> the current crop of c compilers is simply not very good, compared with what's ...

moonchild · on July 8, 2023

One prominent example: the use of intermediate representations based on basic blocks introduces redundancies that increase the complexity of the compiler, requiring attendant redundancies in order to optimise the same. You can see the redundancy manifest here https://godbolt.org/z/8o3oe39hh as different code generation from f and g. (They may change the result of this particular test in the future, but it seems unlikely that the disease—rather than the symptom—can be treated without a complete rearchitecture.)

E-graphs ameliorate phase ordering issues and allow for exploring the space of non-monotonic rewrites; recent research makes them computationally viable.

Put simply: it's legacy.
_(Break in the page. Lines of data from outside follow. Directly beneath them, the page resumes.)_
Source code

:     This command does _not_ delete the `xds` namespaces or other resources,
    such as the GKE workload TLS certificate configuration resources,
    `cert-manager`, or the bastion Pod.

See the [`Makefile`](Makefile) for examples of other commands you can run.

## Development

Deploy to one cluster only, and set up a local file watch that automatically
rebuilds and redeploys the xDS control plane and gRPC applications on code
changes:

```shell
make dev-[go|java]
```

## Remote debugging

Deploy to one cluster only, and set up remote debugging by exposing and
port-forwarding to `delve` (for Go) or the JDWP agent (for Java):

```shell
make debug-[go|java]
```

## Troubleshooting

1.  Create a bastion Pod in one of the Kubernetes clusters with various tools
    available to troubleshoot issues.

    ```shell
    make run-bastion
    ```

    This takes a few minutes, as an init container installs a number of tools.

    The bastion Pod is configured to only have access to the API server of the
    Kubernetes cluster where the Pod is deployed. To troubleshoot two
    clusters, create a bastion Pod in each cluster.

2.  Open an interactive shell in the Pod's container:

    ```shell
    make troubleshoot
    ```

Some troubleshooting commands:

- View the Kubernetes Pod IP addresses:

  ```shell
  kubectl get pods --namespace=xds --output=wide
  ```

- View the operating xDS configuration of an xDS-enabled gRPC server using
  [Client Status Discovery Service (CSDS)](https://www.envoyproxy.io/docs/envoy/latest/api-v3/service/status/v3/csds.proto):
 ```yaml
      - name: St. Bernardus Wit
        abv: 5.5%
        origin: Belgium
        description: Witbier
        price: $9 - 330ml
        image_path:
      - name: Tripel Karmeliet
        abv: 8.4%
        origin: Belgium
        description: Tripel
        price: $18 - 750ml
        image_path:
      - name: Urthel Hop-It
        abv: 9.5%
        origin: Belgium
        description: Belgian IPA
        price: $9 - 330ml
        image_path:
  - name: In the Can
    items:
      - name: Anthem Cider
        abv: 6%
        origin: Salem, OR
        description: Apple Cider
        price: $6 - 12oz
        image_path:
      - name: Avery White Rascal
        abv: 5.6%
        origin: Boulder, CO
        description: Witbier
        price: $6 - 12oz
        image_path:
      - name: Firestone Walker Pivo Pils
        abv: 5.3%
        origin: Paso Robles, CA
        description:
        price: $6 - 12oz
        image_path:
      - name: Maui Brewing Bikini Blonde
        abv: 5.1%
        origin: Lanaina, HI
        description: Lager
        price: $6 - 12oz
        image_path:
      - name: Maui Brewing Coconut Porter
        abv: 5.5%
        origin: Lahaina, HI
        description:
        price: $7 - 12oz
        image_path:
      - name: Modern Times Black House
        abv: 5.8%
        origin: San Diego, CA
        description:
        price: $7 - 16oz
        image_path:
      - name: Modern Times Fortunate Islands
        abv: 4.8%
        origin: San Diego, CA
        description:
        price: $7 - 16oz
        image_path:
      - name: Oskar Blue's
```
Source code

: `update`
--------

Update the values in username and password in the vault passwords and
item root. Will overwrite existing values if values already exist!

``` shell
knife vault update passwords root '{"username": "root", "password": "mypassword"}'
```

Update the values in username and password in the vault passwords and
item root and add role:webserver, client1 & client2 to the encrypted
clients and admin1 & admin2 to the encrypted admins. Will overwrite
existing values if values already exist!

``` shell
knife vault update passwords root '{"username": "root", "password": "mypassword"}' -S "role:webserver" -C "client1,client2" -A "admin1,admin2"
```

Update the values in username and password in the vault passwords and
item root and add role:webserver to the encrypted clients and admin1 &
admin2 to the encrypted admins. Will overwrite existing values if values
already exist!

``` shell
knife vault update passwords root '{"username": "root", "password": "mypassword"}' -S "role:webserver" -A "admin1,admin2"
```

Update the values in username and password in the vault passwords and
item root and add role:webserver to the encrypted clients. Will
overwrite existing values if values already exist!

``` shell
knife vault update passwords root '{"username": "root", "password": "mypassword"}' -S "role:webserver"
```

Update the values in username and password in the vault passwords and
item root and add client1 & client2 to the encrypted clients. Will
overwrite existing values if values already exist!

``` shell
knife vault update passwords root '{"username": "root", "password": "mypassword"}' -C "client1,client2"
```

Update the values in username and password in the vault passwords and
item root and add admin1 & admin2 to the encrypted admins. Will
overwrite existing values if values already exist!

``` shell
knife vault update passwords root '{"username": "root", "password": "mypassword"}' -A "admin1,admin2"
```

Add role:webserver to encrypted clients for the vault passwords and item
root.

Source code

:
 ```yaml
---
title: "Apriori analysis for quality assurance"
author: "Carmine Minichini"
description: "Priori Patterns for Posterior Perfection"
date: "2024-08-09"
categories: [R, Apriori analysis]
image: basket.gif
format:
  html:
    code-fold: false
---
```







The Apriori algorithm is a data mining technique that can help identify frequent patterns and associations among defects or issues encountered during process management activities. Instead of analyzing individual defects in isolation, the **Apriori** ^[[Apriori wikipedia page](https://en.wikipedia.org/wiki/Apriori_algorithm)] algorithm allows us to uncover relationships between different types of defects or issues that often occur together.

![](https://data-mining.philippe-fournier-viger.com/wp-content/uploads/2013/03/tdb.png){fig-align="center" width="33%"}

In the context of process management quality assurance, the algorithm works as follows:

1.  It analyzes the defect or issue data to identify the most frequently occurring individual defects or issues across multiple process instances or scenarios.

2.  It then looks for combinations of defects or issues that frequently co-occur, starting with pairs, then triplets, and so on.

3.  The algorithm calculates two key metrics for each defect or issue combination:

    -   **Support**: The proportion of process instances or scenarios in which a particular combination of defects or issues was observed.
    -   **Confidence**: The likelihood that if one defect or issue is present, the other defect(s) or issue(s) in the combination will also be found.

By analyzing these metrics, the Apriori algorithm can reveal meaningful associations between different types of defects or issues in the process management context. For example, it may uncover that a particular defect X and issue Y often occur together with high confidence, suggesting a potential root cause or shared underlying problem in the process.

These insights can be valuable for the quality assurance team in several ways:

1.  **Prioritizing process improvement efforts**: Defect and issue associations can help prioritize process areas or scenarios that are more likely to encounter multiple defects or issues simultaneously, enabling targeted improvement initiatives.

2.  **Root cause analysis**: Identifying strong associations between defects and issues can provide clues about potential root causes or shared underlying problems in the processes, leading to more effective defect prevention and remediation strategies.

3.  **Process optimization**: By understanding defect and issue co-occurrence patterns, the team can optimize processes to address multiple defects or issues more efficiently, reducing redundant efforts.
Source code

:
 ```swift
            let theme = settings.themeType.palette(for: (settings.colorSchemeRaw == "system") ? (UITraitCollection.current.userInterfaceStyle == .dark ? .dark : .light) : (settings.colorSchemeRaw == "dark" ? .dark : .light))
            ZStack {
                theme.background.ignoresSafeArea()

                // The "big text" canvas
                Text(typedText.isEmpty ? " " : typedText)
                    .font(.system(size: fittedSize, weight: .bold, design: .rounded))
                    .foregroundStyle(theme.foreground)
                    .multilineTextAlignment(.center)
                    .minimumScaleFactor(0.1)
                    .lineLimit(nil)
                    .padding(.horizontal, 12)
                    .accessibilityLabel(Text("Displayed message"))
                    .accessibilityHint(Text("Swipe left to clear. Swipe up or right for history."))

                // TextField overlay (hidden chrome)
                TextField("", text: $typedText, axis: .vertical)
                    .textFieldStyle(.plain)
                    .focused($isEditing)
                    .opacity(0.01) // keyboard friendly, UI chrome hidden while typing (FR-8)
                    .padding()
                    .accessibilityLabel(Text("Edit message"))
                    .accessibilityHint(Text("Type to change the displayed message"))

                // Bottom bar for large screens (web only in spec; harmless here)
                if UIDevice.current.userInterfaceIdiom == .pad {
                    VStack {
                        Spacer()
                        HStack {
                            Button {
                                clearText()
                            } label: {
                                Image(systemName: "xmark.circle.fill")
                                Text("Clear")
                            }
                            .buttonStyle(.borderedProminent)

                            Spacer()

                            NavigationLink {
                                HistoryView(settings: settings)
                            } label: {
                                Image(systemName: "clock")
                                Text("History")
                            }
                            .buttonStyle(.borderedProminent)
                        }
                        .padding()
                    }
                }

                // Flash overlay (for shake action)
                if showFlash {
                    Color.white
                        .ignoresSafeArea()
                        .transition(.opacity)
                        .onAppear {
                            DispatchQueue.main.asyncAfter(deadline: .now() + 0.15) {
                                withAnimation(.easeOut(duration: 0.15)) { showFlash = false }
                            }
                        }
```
Gcc and llvm are millions of lines of code, and they assume a particular architecture. Changing that is not easy.

Another issue, which I did not mention (but which is pertinent) is that c is a poor language for compilation. (Fran allen famously said 'c has destroyed our ability to advance the state of the art'.) In some respects, the optimisations performed automatically by modern high-performance cpus are more sophisticated than those done by c compilers, howbeit with less reach; the only reason they are able to do this is that they have direct control of the execution and hence have a greater ability to abstract over the side effects which are rampant in most c code.

bruce343434 · on July 8, 2023

E-graphs are interesting, but one still has to deal with combinatorial explosions. Are you alluding to some powerful search heuristic?

Your example touches on the problems of inflexible ABI, namely caller saved registers and the unknowability of side effects of external functions. Very weird that it can't reorder `r = x+y` despite it having no "observable" side effect until `return r`, since that return dominates the assignment, and there's no real relation between (the return, assignment) and (eff()).

bruce343434 · on July 8, 2023

I looked at it closer. In C, it is a side effect to assign to a variable. For an extern function not annotated __attribute__((pure)) the compiler has to assume the function call generates side effects. This prevents it from reordering the assignment and function call. Since x86-64 ABI has caller saved registers, in the case where it calls eff() first, it has to save x and y, and after the call, restore them.

moonchild · on July 8, 2023

The work on e-graphs I refer to is <https://egraphs-good.github.io/>—amortised rebuilds.

My example has nothing whatsoever to do with abi, and everything to do with ir. f and g are exactly semantically equivalent, and this equivalence is trivial to show; that the compilers generate different code for each demonstrates redundancies in their ir.

> it is a side effect to assign to a variable

But that variable is not aliased here.